Igniting Workplace Enthusiasm

Um, Skip the drivel: Effective Communication Lands the Sale

Presentation Effectiveness

Um, skip the drivel: effective communication lands the sale

"Some people have a way with words, and other people...oh, uh, not have way."

― Steve Martin

Customers scratching their heads in confusion over why you’ve contacted them aren’t in need of yet another lost-in-the woods sales presentation.  Instead of dazing them with directionless conversation give them a compass -- clear, concise language that drives your points home.  Direct, confident language can convey your ideas and value with conviction.  This means the difference between a persuasive point that brings in the order and one that limply falls flat.   Great communication is manna for reaching your sales goals.  So instead of dragging down conversation with weak, ineffective expressions use positive, straightforward verbiage to create credibility and spur your customer to action.  

Give yourself permission to radiate confidence in your next customer exchange by speaking or writing with greater assertiveness.  The following feeble words are better used talking to your fairy godmother.  Instead, use their more powerful replacements at right.

  • Avoid bland as white toast words and phrases like:Should, Probably, Could, Would  --  Will
  • Hope  --   Expect
  • If  --  When
  • I think/believe/feel/wonder
  • Hopefully
  • It seems
  • Fairly
  • Would it be okay (if)

Imagine the difference in customer response to the following examples.

"I think this widget is what you need to double production" and "This widget is what you need to double production".  

"I hope you are be available Thursday to meet" and "When are you available Thursday to meet?" 
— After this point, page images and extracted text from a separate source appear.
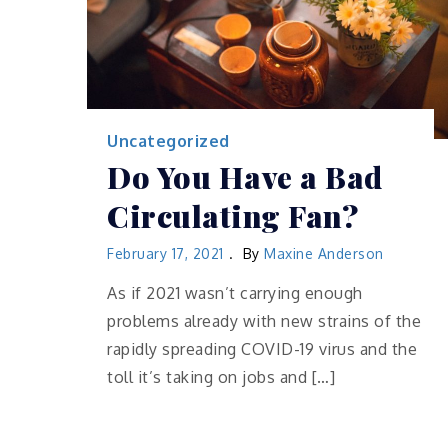
Uncategorized
Do You Have a Bad
Circulating Fan?
February 17, 2021
By
Maxine Anderson
As if 2021 wasn’t carrying enough
problems already with new strains of the
rapidly spreading COVID-19 virus and the
toll it’s taking on jobs and […]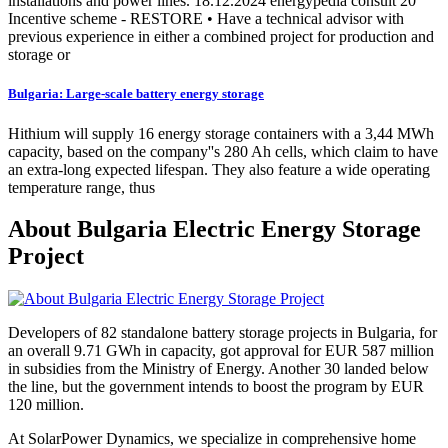
installations and power lines. 18.12.2024 energypedia consult 20
Incentive scheme - RESTORE • Have a technical advisor with
previous experience in either a combined project for production and
storage or
Bulgaria: Large-scale battery energy storage
Hithium will supply 16 energy storage containers with a 3,44 MWh
capacity, based on the company''s 280 Ah cells, which claim to have
an extra-long expected lifespan. They also feature a wide operating
temperature range, thus
About Bulgaria Electric Energy Storage
Project
Developers of 82 standalone battery storage projects in Bulgaria, for
an overall 9.71 GWh in capacity, got approval for EUR 587 million
in subsidies from the Ministry of Energy. Another 30 landed below
the line, but the government intends to boost the program by EUR
120 million.
At SolarPower Dynamics, we specialize in comprehensive home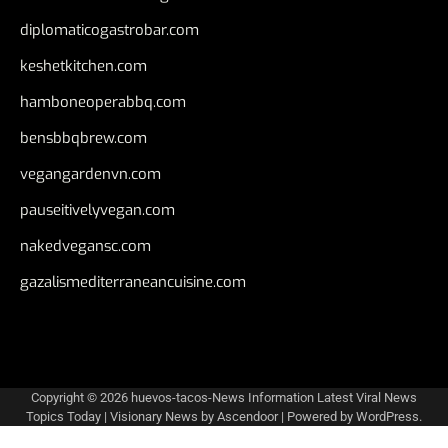
diplomaticogastrobar.com
keshetkitchen.com
hamboneoperabbq.com
bensbbqbrew.com
vegangardenvn.com
pauseitivelyvegan.com
nakedvegansc.com
gazalismediterraneancuisine.com
Copyright © 2026
huevos-tacos-News Information Latest Viral News
Topics Today
| Visionary News by
Ascendoor
| Powered by
WordPress
.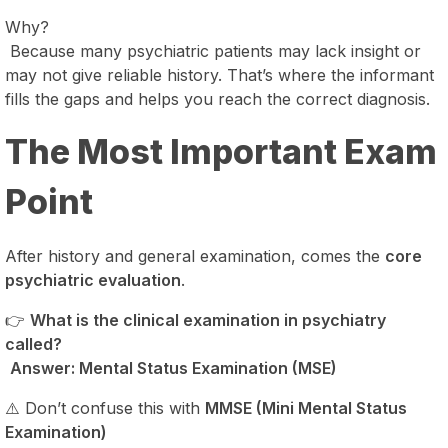
Why?
Because many psychiatric patients may lack insight or
may not give reliable history. That’s where the informant
fills the gaps and helps you reach the correct diagnosis.
The Most Important Exam
Point
After history and general examination, comes the
core
psychiatric evaluation
.
👉
What is the clinical examination in psychiatry
called?
Answer: Mental Status Examination (MSE)
⚠️ Don’t confuse this with
MMSE (Mini Mental Status
Examination)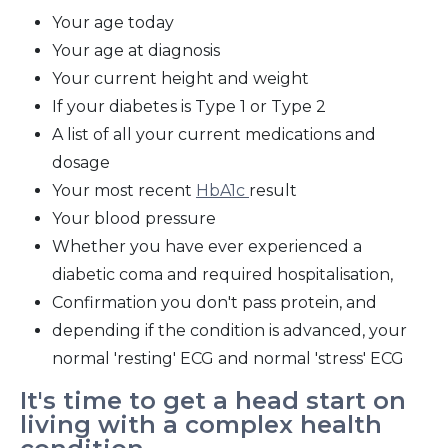
Your age today
Your age at diagnosis
Your current height and weight
If your diabetes is Type 1 or Type 2
A list of all your current medications and
dosage
Your most recent
HbA1c
result
Your blood pressure
Whether you have ever experienced a
diabetic coma and required hospitalisation,
Confirmation you don't pass protein, and
depending if the condition is advanced, your
normal 'resting' ECG and normal 'stress' ECG
It's time to get a head start on
living with a complex health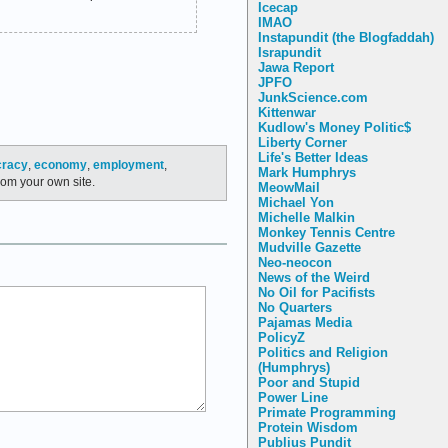
Icecap
IMAO
Instapundit (the Blogfaddah)
Israpundit
Jawa Report
JPFO
JunkScience.com
Kittenwar
Kudlow's Money Politic$
Liberty Corner
Life's Better Ideas
cracy
,
economy
,
employment
,
Mark Humphrys
rom your own site.
MeowMail
Michael Yon
Michelle Malkin
Monkey Tennis Centre
Mudville Gazette
Neo-neocon
News of the Weird
No Oil for Pacifists
No Quarters
Pajamas Media
PolicyZ
Politics and Religion
(Humphrys)
Poor and Stupid
Power Line
Primate Programming
Protein Wisdom
Publius Pundit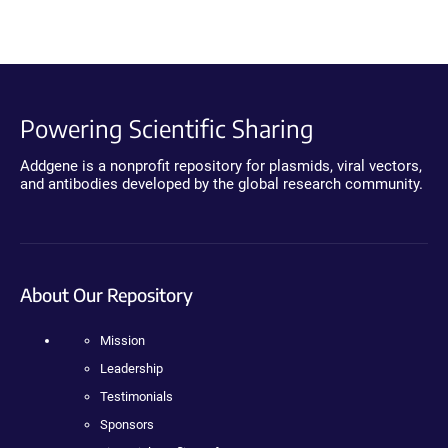
Powering Scientific Sharing
Addgene is a nonprofit repository for plasmids, viral vectors,
and antibodies developed by the global research community.
About Our Repository
Mission
Leadership
Testimonials
Sponsors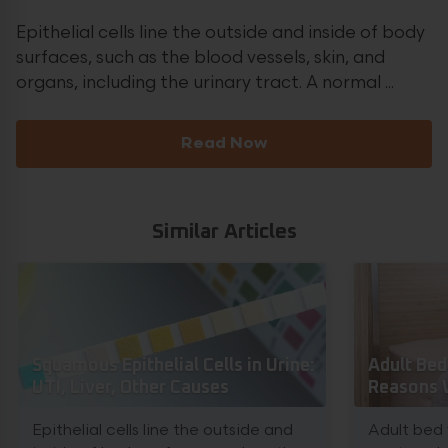
Epithelial cells line the outside and inside of body
surfaces, such as the blood vessels, skin, and
organs, including the urinary tract. A normal ...
Read Now
Similar Articles
Squamous Epithelial Cells in Urine:
Adult Bed
UTI, Liver, Other Causes
Reasons 
Epithelial cells line the outside and
Adult bed 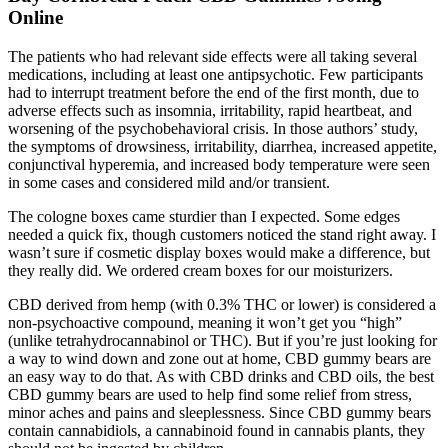
Online
The patients who had relevant side effects were all taking several
medications, including at least one antipsychotic. Few participants
had to interrupt treatment before the end of the first month, due to
adverse effects such as insomnia, irritability, rapid heartbeat, and
worsening of the psychobehavioral crisis. In those authors’ study,
the symptoms of drowsiness, irritability, diarrhea, increased appetite,
conjunctival hyperemia, and increased body temperature were seen
in some cases and considered mild and/or transient.
The cologne boxes came sturdier than I expected. Some edges
needed a quick fix, though customers noticed the stand right away. I
wasn’t sure if cosmetic display boxes would make a difference, but
they really did. We ordered cream boxes for our moisturizers.
CBD derived from hemp (with 0.3% THC or lower) is considered a
non-psychoactive compound, meaning it won’t get you “high”
(unlike tetrahydrocannabinol or THC). But if you’re just looking for
a way to wind down and zone out at home, CBD gummy bears are
an easy way to do that. As with CBD drinks and CBD oils, the best
CBD gummy bears are used to help find some relief from stress,
minor aches and pains and sleeplessness. Since CBD gummy bears
contain cannabidiols, a cannabinoid found in cannabis plants, they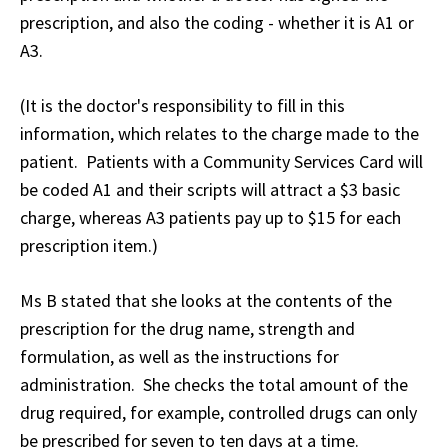
prescription, and also the coding - whether it is A1 or
A3.
(It is the doctor's responsibility to fill in this
information, which relates to the charge made to the
patient. Patients with a Community Services Card will
be coded A1 and their scripts will attract a $3 basic
charge, whereas A3 patients pay up to $15 for each
prescription item.)
Ms B stated that she looks at the contents of the
prescription for the drug name, strength and
formulation, as well as the instructions for
administration. She checks the total amount of the
drug required, for example, controlled drugs can only
be prescribed for seven to ten days at a time.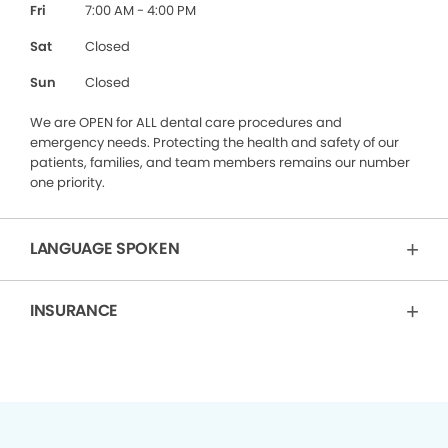
Fri
7:00 AM - 4:00 PM
Sat
Closed
Sun
Closed
We are OPEN for ALL dental care procedures and
emergency needs. Protecting the health and safety of our
patients, families, and team members remains our number
one priority.
LANGUAGE SPOKEN
INSURANCE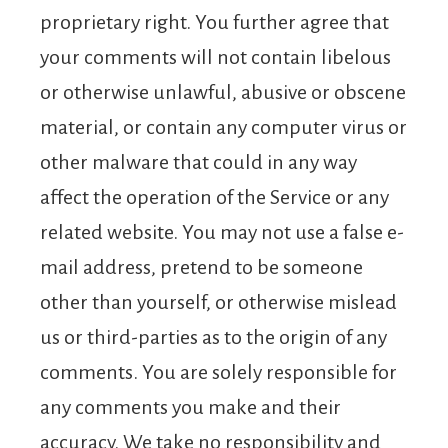
proprietary right. You further agree that
your comments will not contain libelous
or otherwise unlawful, abusive or obscene
material, or contain any computer virus or
other malware that could in any way
affect the operation of the Service or any
related website. You may not use a false e-
mail address, pretend to be someone
other than yourself, or otherwise mislead
us or third-parties as to the origin of any
comments. You are solely responsible for
any comments you make and their
accuracy. We take no responsibility and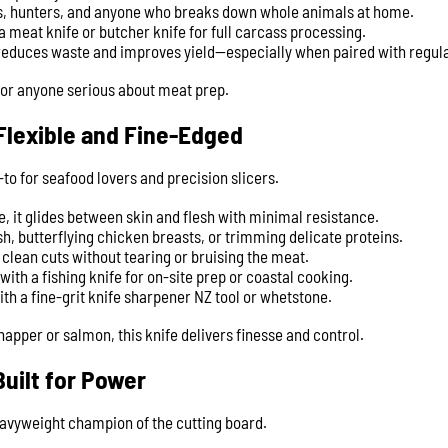
rs, hunters, and anyone who breaks down whole animals at home.
a meat knife or butcher knife for full carcass processing.
reduces waste and improves yield—especially when paired with regula
for anyone serious about meat prep.
– Flexible and Fine-Edged
o-to for seafood lovers and precision slicers.
le, it glides between skin and flesh with minimal resistance.
fish, butterflying chicken breasts, or trimming delicate proteins.
clean cuts without tearing or bruising the meat.
ith a fishing knife for on-site prep or coastal cooking.
ith a fine-grit knife sharpener NZ tool or whetstone.
apper or salmon, this knife delivers finesse and control.
Built for Power
eavyweight champion of the cutting board.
And unless you’re vendor to the Hannah Montana -inspired set you’ll want to toss empty sentence fillers:

  • Just
  • sort of ("sort-a")
  • um
  • you know (ya’ know)

These types of expressions dilute the point you are trying to make.  Deleting them keeps your sentences crisp, assured and content rich -- making sure your idea doesn’t get lost in a bunch of linguistic mumbo jumbo.

Weak language also creates an unrefined image.   So you’ll want to avoid unprofessional slang like "yup" and "nope" that makes you sound like a Wild West gun slinger. 

Catherine Brinkman of the Dale Carnegie Training Institute of the Bay Area (www.bayarea.dalecarnegie.com) offers this advice:  "Using words like "sort of", "maybe" and "should" all cast doubt into our prospects minds.  Strong words let our prospect know that our offering is the right solution for them, we are confident our solution works, and it adds to our credibility when we show enthusiasm about our products. Using strong words helps get our prospects thinking- yes this will help me! "

She adds, "People buy on emotion rather than rationale.  Using words to help our client see how our service will benefit them, clearly, concisely with positive language will get our client excited about what we offer. As a result our prospects become clients faster. "

So remember that you can drive up in a Maserati, be wearing a Prada suit and represent the latest and greatest new technology but if communication fails you, you’re punting.  Practice what the sales pros know -- that to be a winner you need to consistently choose high impact speech that brings in the sale.